On the technical front, the paper “S1: Simple Test-time Scaling” drew considerable attention. It presents an open-source method for boosting model performance by increasing compute only at inference time — an ability previously demonstrated by proprietary systems such as OpenAI’s o1. With a modest finetuning set of just 1,000 questions on Qwen2.5-32B, the authors achieved competitive gains, opening the door to new experimentation strategies for many labs.
Here is a list of other research that stood out during the conference:
- Infini-gram mini: Exact n-gram Search at the Internet Scale with FM-Index
- Mind the Value-Action Gap: Do LLMs Act in Alignment with Their Values?
- Efficient Model Development through Fine-tuning Transfer
- Seeing is Believing, but How Much?

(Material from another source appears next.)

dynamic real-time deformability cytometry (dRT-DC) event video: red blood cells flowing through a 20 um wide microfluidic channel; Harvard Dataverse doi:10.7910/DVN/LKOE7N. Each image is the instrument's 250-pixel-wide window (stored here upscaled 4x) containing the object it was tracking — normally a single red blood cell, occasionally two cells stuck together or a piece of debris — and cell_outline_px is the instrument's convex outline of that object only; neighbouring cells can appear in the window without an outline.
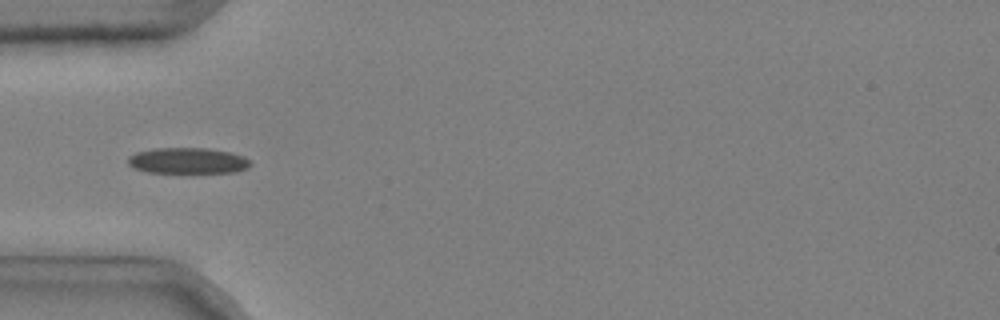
{"species": "common noctule bat (a hibernating species)", "species_latin": "Nyctalus noctula", "temperature_condition": "cold", "stored_images_in_passage": 39, "camera_frame_rate_fps": 3000, "um_per_image_px": 0.085, "animal": {"sex": "male", "body_mass_g": 20.4}, "frame": {"image": 1, "passage_image": 4, "time_ms": 1.0, "image_size_px": [1000, 320], "cell_outline_px": [[252, 164], [248, 168], [236, 172], [148, 172], [132, 168], [128, 164], [128, 156], [136, 152], [156, 148], [204, 148], [228, 152], [244, 156]], "centroid_in_image_um": [15.93, 13.66], "position_along_channel_um": 69.1, "area_um2": 18.38}}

A Comprehensive Analysis of Verbalized Calibration in Vision-Language Models
- Evaluating Language Translation Models by Playing Telephone
- Unsupervised Word-level Quality Estimation for Machine Translation Through the Lens of Annotators (Dis)agreement
Conference Main Themes
Beyond efficiency and LLM-centric pipelines, several research threads recurred across workshops and oral sessions.
From the works that stood out from the sea of incremental research pieces, the common themes involved explorations inside LLM building blocks to hypothesize newer approaches in the architecture (e.g. a mixture of heterogenously-sized experts rather than homogenous ones in practice), and interpretations from LLM’s internal representations for their implications on surface-level output.
New Resources
For quality estimation work, several new models merit improved capabalities, including NVIDIA’s Qwen-MQM, Google’s MetricX-25 and GemSpanEval, and an RL-based MT evaluation model presented by researchers from the University of Amsterdam. Together, these resources represent some of the most relevant and forward-looking contributions to EMNLP and WMT 2025.